After I sufficiently relearned how to think, and to be honest—how to learn—I began to crack open books by authors I never even heard of. Many Christians take it for granted that C.S. Lewis, for example, is such a beloved author. But, outside of Christian culture, C.S. Lewis is simply the man who wrote a children’s story that became a set of movies. Granted, his theological positions suffer from his Anglicanism, no matter how high it may have been, but he was a man of giant literary and historical intellect.
I was directed toward Lewis by the same person who directed me toward Kreeft, only to find out that Dr. Peter Kreeft was as much an apostle of C.S. Lewis as he is of the Catholic Faith. This is a main reason why I recommend authors like Lewis and Kreeft, as they tend to run in literary circles, whether that be contemporary or posthumous. As a result, I was exposed to a myriad of essays and fiction that never dawned the reading lists of the Enlightenment-inspired course material I studied. The drivel that is presented as good literature in most schools, both fiction and non-fiction, is soul-sucking. This atmosphere of literature leaves the student intellectually anemic, with no substance or foundation. Thus, discovering good literature is something like a ‘coming back to life.’ I distinctly recall devouring books in a matter of hours, something I could never force myself to do during my studies; it was as if I had taken the mask off from over my mouth and I could finally breathe.

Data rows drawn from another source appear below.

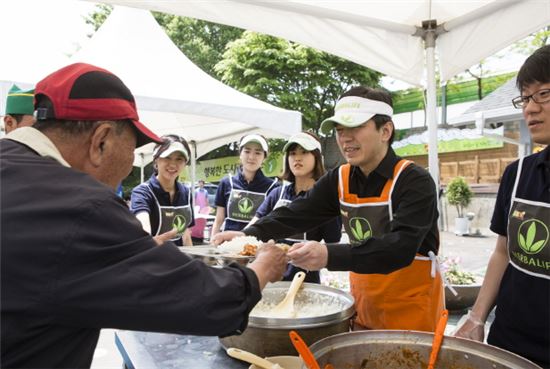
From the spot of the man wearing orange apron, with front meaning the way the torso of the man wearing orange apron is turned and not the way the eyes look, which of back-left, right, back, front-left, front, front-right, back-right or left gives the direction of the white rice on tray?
front-right

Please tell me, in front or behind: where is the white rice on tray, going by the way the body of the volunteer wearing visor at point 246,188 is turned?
in front

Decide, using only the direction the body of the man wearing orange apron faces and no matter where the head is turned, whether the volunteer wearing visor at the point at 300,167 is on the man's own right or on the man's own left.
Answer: on the man's own right

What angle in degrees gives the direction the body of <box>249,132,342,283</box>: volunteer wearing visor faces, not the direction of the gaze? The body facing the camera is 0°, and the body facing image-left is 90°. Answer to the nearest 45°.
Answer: approximately 45°

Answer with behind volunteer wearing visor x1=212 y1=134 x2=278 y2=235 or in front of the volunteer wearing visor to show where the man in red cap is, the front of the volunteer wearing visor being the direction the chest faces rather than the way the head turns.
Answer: in front

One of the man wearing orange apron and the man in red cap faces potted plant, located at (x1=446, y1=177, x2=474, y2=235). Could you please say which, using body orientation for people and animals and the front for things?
the man in red cap

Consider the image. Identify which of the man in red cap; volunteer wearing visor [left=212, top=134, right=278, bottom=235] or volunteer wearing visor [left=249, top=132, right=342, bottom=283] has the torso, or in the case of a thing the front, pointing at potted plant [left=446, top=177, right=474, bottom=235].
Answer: the man in red cap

I believed, when I realized I had so much to learn, that I was going to have to spend my days absorbing mountains of non-fiction works in order to catch up. But, as I read the biographies of men like C.S. Lewis, G.K. Chesterton, and others, it dawned on me that they always pointed to men like Shakespeare or Chaucer for their intellectual inspiration. Even when a man like Chesterton presented a factual history of Saint Francis of Assisi, or of the history of the world in “Everlasting Man,” his works were written like a story.
We see the world in pictures, and we hold these images in our minds. When we absorb facts about life, we associate them with what we already see in our mind’s eye. Much of what we imagine is based on lived reality, but perhaps even more is based on fanciful imagination. So, if we want to learn what the great authors have to tell us, then we must learn to see things the way they saw things. In a sense, we must allow them to fill our imagination with the good things they want to give us. What a gift this is, especially for a culture that has steeped its youth in HBO, brutal realism, and pornography for decades. Pure and artistic literary artwork overshadows the nonsense heretofore acquired.

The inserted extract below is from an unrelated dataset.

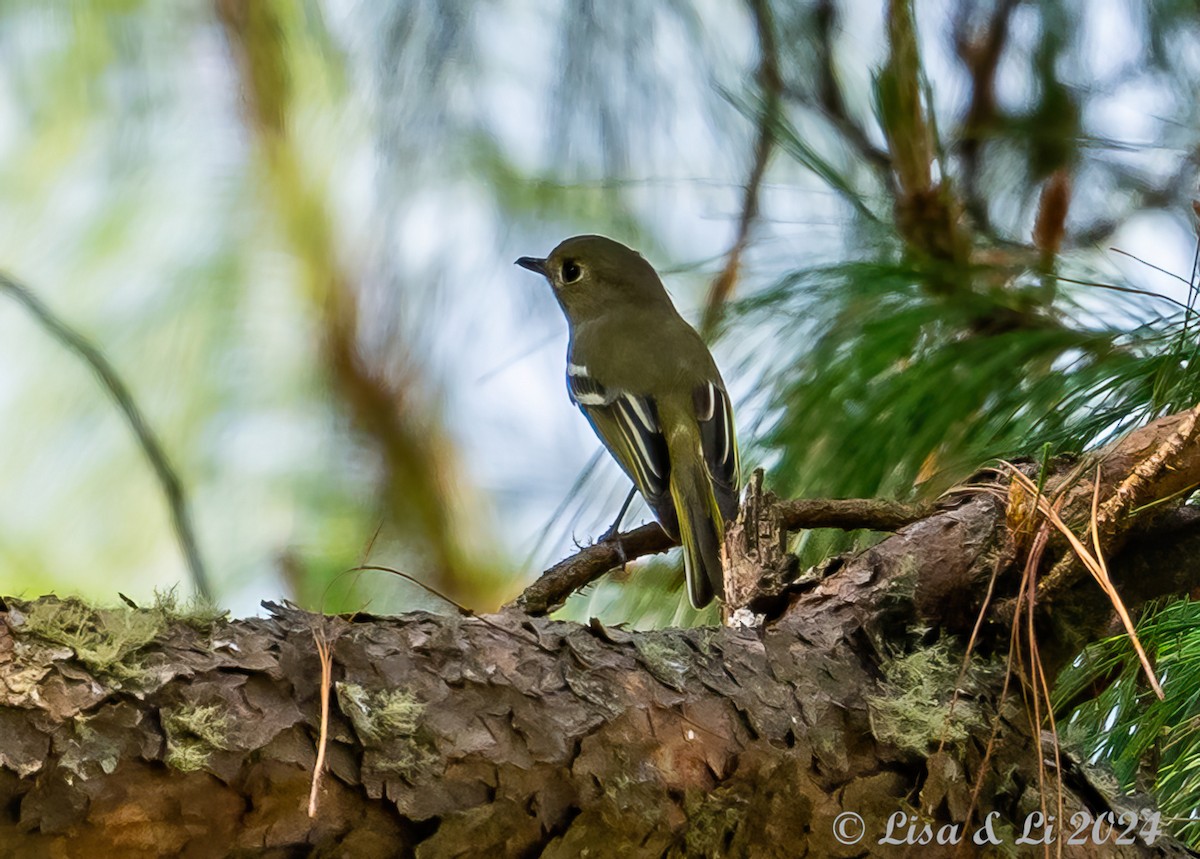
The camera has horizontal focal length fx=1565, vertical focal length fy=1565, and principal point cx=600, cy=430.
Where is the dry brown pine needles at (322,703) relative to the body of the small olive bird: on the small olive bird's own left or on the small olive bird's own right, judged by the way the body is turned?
on the small olive bird's own left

I might even say that reading the great works of fiction teaches a man more than the great works of history, because a timeless story or fable will teach a man about the unchanging realities of life, even as the events of history come and go. A man who reads Homer or Dostoyevsky will know more about the human condition in all generations than a man who spends years attaining a PhD in most disciplines.
A proper re-education is one of the most joyful adventures one could embark on. It’s like discovering you had a family you never knew you had—even better, it’s like discovering that this family has been waiting for you to return to your patrimony the whole time. Our educational institutions may be, at present, largely run by the Marxists and maniacs, and they may hide themselves behind complex fortresses of technology and post-modern doublespeak. However, the remedy to this conundrum is not so complicated; in fact, it is as simple as opening up a good book.